According to an ADP Canada commissioned survey, staffing and salaries are key factors in the financial planning of businesses.

“As organizations struggle to attract and retain workers,” cautions Helen Vesce, ADP’s division vice president of service delivery. “Some 46 per cent of small businesses owners and operators say hiring in the current environment is difficult, even with increased wages, more than 27 per cent having increased benefits like additional vacation time, and about 20 per cent introducing shorter work weeks. The majority of small businesses who had to reduce their workforce in response to the pandemic have been able to re-hire employees.

“In addition to attracting new employees, challenges also exist in keeping the ones that small businesses already have on hand. The response of small business owners surveyed says that 32 per cent of staff leave for a better salary, wanting to make a career change and to take on a more senior role.

“The findings highlight the strength of small business,” she says. “After weathering an unprecedented storm, they are making a comeback. The financial planning for the recovering new normal indicates that businesses who are able to adapt to the changing demands of this new labour market are poised to come out ahead in the search for top talent.”

Horsman explains that businesses had to keep pivoting their operations and responses. It was a scramble for business to do financial planning, closing and reopening their doors, building back customers, letting staff go and rehiring and moving to more digital offerings.

Dormuth points out that, even with focused financial planning, “Long-term business confidence is seeing a mixed bag of reactions, likely a reflection of the high degree of uncertainty in the economy overall. It all impacts a business’ plans to hire and expand.”

She emphasizes that, while business is re-jigging its financial planning, government also has a role to play. “CFIB is asking all governments to place small business economic recovery as a top priority. This includes not introducing new or additional new costs on small businesses, reducing red tape and ensuring fair and equitable taxation for small businesses.”

Although it’s the new year, there will be business changes made during much of 2022.

ATB surveys show that, in many cases, business owners need to decide if they should take the capital from their business, or reinvest it, now that the pandemic panic is over. A number of business owners took the money, built a great business, converted the business back to cash during the economic shutdown and took the opportunity to exit as a great business.

“The businesses that re-invested their capital to move forward had less competition and structural demand growth, which, for some, led to better profit margins,” Horsman points out. “The last couple of years have provided business owners with the opportunity to identify and eliminate unnecessary costs from their businesses.

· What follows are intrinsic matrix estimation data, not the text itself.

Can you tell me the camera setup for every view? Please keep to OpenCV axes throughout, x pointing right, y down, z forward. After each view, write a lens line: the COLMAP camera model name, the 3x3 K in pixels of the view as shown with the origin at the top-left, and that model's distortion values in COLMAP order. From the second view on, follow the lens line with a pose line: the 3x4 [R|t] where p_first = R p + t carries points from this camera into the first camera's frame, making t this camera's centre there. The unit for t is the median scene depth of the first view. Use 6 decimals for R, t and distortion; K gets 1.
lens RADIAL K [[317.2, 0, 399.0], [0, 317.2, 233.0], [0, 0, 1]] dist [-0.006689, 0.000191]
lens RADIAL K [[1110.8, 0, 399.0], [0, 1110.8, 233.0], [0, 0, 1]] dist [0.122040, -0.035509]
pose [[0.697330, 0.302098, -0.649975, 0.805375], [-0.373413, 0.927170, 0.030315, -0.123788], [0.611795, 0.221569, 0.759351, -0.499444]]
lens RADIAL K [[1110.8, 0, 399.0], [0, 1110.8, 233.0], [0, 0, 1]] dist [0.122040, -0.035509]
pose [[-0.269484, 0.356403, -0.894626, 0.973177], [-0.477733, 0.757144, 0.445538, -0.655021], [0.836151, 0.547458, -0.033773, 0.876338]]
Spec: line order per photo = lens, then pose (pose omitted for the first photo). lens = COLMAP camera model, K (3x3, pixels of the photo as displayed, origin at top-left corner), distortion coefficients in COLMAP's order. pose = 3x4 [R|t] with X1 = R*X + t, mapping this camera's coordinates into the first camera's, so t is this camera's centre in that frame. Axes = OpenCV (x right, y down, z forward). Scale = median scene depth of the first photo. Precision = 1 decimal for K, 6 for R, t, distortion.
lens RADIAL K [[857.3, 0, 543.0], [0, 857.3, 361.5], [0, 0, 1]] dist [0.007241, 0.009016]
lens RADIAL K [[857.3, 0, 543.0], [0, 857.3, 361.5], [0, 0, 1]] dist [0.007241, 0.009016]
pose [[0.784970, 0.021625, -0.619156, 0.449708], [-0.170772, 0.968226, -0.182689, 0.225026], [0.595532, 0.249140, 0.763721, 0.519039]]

“Businesses were forced to assess their operations and only maintain, preserve, continue with what was core and fundamental. Extraneous services and costs that weren’t creating value were removed, businesses were in survival mode and had to hone in on only that which was required and that which their customers wanted.

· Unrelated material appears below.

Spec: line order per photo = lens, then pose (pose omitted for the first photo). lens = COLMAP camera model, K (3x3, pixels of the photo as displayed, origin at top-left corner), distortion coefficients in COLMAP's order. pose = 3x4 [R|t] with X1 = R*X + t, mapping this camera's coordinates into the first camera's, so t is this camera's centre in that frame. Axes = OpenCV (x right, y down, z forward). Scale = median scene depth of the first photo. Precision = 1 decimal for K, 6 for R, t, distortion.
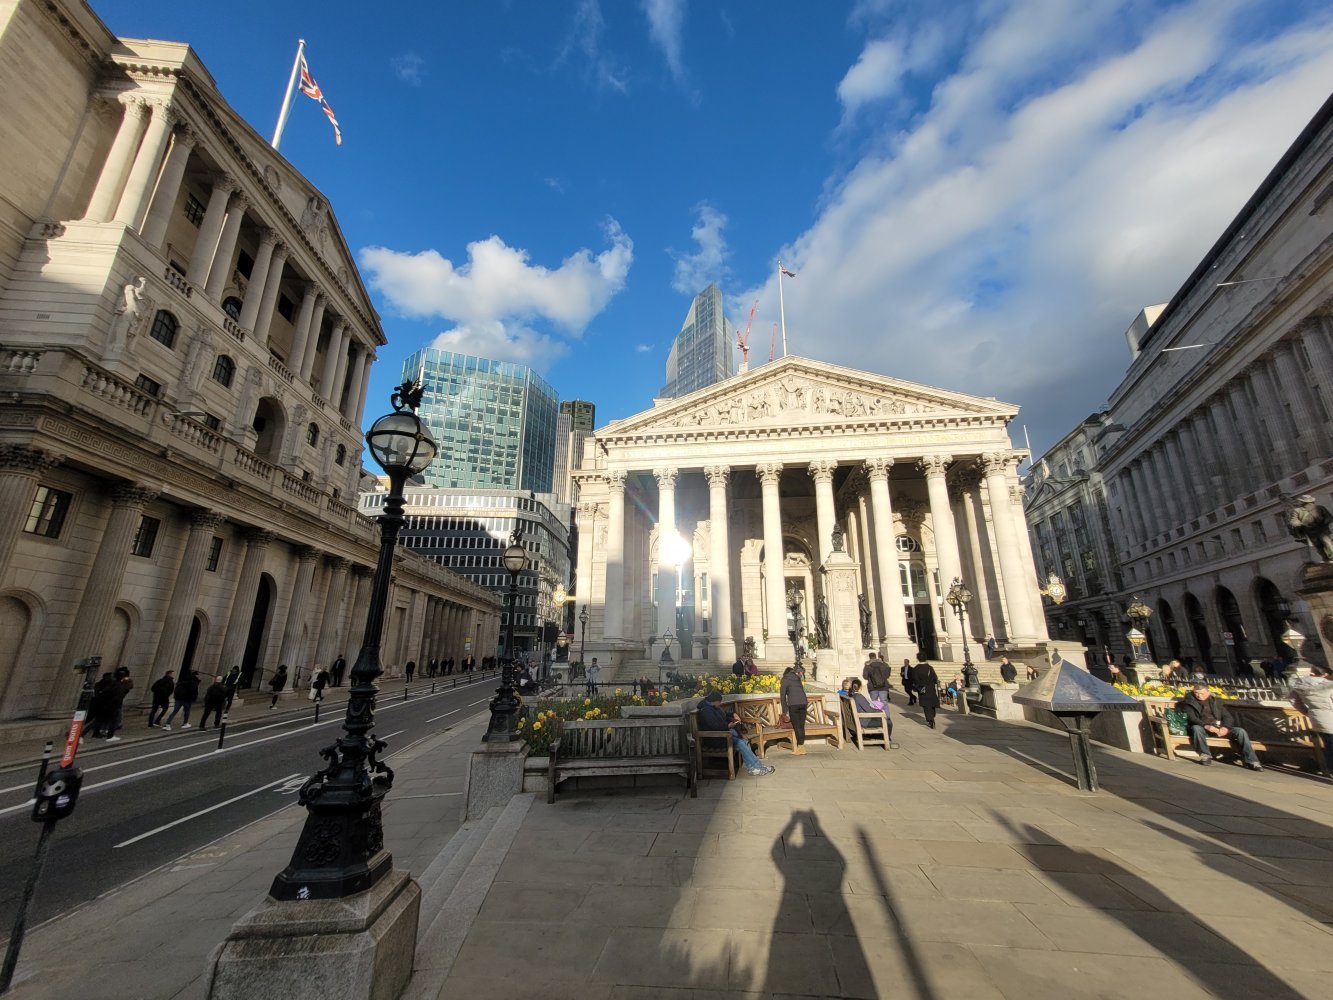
lens RADIAL K [[521.4, 0, 664.5], [0, 521.4, 501.7], [0, 0, 1]] dist [0.005473, -0.000400]
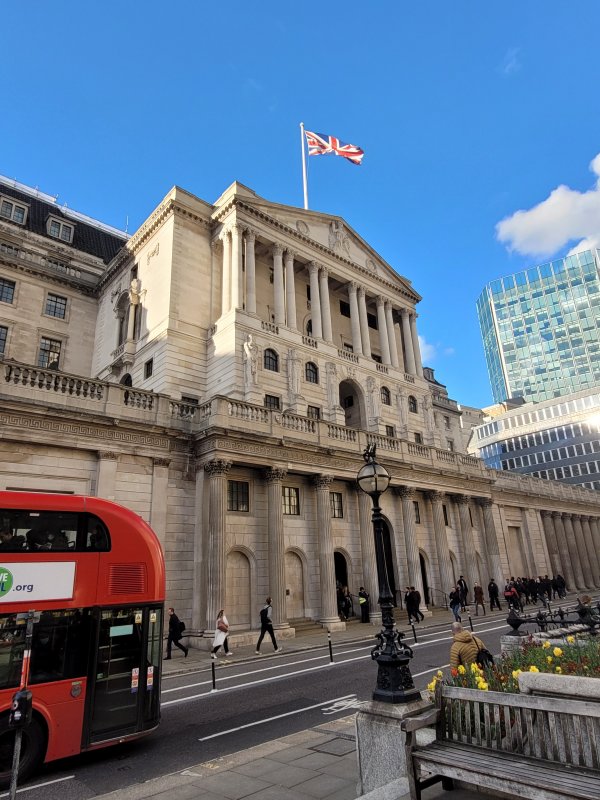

“We have advisors that specialize in different sectors of the economy, like energy, agriculture, etc. and they provide expertise to their clients on how to pivot their financial planning and their operations to best adapt to the new business realities.”

There’s an important key to moving forward. Horsman urges: “Maximizing successful financial planning means not going back to doing business the way you did before the pandemic happened. We must continue evolving and adapting.”

At the time of the interview Jon Horsman was employed at ATB. He has since moved on to other opportunities.